━━ Given passage ━━

Import the following classes at the top of the file:
{{{
import org.apache.lucene.analysis.LowerCaseTokenizer;
import org.apache.lucene.analysis.LowerCaseFilter;
import org.apache.lucene.analysis.PorterStemFilter;
}}}

Change tokenStream at the bottom of the file to:
{{{
public TokenStream tokenStream(String field, Reader reader) {
    Analyzer analyzer;
    if ("anchor".equals(field)) {
        analyzer = ANCHOR_ANALYZER;
    }
    else {
        analyzer = CONTENT_ANALYZER;

        TokenStream ts = analyzer.tokenStream(field, reader);
        if (field.equals("content") || field.equals("title")) {
            ts = new LowerCaseFilter(ts);
            return new PorterStemFilter(ts);
        }
        else {
            return ts;
        }
    }
}
}}}

The second change is in CommonGrams.java.
Import the following classes near the top:

{{{
import org.apache.lucene.analysis.LowerCaseTokenizer;
import org.apache.lucene.analysis.LowerCaseFilter;
import org.apache.lucene.analysis.PorterStemFilter;
}}}

In optimizePhrase, after this line:
{{{
   TokenStream ts = getFilter(new ArrayTokens(phrase), field);
}}}
Add:
{{{
   ts = new PorterStemFilter(new LowerCaseFilter(ts));
}}}

And the rest is a new QueryFilter plugin that I'm calling query-stemmer.
Here's the full source for the Java file. You can copy the build.xml
and plugin.xml from query-basic, and alter the names for query-stemmer.

{{{{
/* Copyright (c) 2003 The Nutch Organization.  All rights reserved.   */
/* Use subject to the conditions in http://www.nutch.org/LICENSE.txt. */

package org.apache.nutch.searcher.stemmer;

import org.apache.hadoop.conf.Configuration;
import org.apache.lucene.search.BooleanClause;
import org.apache.lucene.search.BooleanQuery;
import org.apache.lucene.search.PhraseQuery;
import org.apache.lucene.search.TermQuery;
import org.apache.lucene.analysis.TokenFilter;
import org.apache.lucene.analysis.TokenStream;
import org.apache.lucene.analysis.Token;
import org.apache.lucene.analysis.LowerCaseTokenizer;
import org.apache.lucene.analysis.LowerCaseFilter;
import org.apache.lucene.analysis.PorterStemFilter;

import org.apache.nutch.analysis.NutchDocumentAnalyzer;
import org.apache.nutch.analysis.CommonGrams;

import org.apache.nutch.searcher.QueryFilter;
import org.apache.nutch.searcher.Query;
import org.apache.nutch.searcher.Query.*;

import java.io.IOException;
import java.util.HashSet;
import java.io.StringReader;

/**
 * The default query filter. Query terms in the default query field are expanded
 * to search the url, anchor and content document fields.
 */
public class StemmerQueryFilter implements QueryFilter {
        private static int SLOP = Integer.MAX_VALUE;

        private float PHRASE_BOOST = 1.0f;

        private static final String[] FIELDS = { "url", "anchor", "content",
                        "title" , "host" };

        private final float[] FIELD_BOOSTS = { 4.0f, 2.0f, 1.0f, 1.5f, 2.0f };

        private Configuration conf;

        /**
         * Set the boost factor for url matches, relative to content and anchor
         * matches
         */
        public void setUrlBoost(float boost) {
                FIELD_BOOSTS[0] = boost;
        }

        /**
         * Set the boost factor for title/anchor matches, relative to url and
         * content matches.
         */
        public void setAnchorBoost(float boost) {
                FIELD_BOOSTS[1] = boost;
        }

        /**
         * Set the boost factor for sloppy phrase matches relative to unordered 
term
         * matches.

━━━
━━ Supplied material ━━

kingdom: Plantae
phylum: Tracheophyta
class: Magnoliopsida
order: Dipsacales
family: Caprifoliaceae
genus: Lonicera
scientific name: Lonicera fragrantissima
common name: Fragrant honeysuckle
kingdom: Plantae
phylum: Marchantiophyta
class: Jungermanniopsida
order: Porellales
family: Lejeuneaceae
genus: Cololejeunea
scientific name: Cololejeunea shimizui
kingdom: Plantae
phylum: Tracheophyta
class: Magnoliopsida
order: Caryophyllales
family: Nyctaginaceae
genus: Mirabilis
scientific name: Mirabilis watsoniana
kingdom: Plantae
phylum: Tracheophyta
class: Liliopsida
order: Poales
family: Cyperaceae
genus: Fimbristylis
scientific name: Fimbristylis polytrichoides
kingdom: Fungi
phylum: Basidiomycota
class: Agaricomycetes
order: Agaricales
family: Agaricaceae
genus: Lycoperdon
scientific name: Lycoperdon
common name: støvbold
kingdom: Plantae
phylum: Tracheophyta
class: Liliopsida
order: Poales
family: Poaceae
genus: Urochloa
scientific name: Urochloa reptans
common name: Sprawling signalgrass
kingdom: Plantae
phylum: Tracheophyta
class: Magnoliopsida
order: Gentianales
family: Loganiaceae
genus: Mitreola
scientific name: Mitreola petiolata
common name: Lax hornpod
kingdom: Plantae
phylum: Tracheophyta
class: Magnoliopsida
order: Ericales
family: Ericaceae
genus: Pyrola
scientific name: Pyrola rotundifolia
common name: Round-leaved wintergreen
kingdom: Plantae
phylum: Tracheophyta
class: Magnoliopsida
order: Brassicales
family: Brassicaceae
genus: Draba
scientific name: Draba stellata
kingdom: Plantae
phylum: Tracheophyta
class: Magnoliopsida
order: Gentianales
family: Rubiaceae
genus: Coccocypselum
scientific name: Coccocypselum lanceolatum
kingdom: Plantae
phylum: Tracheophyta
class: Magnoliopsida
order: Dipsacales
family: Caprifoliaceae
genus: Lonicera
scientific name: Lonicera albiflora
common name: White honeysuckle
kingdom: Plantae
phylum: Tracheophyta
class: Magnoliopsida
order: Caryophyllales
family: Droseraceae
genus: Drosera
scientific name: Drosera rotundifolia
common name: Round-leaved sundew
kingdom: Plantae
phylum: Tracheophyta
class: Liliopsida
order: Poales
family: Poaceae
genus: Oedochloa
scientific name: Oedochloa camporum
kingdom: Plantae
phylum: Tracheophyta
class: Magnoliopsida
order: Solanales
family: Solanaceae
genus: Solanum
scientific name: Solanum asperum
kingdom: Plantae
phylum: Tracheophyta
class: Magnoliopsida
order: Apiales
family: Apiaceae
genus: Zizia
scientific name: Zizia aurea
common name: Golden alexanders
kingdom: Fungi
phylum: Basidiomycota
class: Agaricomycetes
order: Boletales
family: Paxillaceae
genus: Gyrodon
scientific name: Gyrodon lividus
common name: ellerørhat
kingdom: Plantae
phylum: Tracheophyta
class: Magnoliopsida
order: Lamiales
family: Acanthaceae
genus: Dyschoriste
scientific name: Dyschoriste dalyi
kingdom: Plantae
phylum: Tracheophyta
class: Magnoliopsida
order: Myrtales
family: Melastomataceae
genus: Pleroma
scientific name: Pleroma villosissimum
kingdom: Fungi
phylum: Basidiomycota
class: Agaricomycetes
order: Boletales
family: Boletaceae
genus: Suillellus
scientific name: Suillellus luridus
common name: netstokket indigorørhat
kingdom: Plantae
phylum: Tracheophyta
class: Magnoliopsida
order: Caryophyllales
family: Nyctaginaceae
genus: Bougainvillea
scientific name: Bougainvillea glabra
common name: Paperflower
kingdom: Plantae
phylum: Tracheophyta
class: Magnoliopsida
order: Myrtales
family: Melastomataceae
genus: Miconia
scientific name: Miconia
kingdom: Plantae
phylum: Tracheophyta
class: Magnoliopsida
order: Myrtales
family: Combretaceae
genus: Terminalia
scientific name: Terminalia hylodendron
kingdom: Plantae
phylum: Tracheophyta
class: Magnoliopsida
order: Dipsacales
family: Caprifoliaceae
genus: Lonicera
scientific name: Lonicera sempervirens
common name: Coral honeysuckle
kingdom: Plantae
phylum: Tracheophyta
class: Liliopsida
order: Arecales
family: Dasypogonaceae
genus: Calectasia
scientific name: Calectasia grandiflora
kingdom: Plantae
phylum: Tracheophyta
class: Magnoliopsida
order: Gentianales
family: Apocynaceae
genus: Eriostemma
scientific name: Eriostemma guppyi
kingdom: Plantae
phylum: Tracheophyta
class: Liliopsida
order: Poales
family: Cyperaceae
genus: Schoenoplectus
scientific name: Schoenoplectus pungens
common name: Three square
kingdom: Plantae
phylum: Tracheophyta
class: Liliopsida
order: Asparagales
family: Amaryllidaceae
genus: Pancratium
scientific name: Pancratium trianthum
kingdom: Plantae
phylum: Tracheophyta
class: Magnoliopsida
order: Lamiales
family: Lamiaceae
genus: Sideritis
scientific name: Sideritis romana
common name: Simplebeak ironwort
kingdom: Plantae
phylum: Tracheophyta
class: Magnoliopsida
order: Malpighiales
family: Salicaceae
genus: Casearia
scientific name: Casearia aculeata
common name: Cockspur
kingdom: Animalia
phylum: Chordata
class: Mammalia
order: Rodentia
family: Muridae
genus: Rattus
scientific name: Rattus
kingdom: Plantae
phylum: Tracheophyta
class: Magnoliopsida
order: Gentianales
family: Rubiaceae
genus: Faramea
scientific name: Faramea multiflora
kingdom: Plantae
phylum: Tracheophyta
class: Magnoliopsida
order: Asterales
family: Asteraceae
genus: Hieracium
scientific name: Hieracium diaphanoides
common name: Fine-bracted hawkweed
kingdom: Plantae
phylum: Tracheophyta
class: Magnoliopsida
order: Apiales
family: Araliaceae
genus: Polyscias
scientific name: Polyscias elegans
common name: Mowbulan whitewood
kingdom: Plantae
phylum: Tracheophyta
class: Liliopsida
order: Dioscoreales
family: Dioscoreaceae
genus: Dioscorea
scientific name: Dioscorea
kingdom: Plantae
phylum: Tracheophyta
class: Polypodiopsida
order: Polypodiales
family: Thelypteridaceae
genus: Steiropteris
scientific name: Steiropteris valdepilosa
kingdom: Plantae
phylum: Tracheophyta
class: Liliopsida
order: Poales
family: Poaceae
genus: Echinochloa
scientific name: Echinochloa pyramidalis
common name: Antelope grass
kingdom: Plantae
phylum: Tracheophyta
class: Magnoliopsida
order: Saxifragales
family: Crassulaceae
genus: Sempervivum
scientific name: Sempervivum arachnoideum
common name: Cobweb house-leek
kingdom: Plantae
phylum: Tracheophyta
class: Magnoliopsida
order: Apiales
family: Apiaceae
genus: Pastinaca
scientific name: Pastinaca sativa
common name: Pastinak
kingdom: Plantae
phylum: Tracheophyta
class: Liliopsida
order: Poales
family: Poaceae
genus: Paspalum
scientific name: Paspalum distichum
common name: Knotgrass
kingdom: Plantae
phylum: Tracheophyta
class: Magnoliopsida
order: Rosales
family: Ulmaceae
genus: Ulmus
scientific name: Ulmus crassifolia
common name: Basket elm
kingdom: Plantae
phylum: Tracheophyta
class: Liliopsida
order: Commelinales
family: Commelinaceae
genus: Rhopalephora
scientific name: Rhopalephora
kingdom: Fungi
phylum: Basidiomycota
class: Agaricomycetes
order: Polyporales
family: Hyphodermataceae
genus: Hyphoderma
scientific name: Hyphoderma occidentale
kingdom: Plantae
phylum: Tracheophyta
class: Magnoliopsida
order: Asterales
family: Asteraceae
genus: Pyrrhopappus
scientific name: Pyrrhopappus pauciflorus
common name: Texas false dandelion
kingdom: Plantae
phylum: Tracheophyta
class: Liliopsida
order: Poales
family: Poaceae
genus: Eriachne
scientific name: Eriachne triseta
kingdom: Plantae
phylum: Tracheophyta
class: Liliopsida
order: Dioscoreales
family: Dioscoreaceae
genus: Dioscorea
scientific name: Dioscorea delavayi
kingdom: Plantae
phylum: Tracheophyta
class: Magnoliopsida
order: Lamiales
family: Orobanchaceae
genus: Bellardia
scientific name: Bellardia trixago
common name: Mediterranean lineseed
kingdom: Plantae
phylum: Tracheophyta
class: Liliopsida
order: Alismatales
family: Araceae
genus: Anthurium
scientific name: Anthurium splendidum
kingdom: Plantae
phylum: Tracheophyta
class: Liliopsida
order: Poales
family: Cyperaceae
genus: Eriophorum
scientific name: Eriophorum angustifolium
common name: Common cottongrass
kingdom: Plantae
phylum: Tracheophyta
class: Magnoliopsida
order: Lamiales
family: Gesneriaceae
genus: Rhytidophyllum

━━━

## Given task
Can you output the part of the stemming instructions above, word for word, starting at "In optimizePhrase, after" and ending at "I'm calling query-stemmer."?

## Final result
In optimizePhrase, after this line:
{{{
   TokenStream ts = getFilter(new ArrayTokens(phrase), field);
}}}
Add:
{{{
   ts = new PorterStemFilter(new LowerCaseFilter(ts));
}}}

And the rest is a new QueryFilter plugin that I'm calling query-stemmer.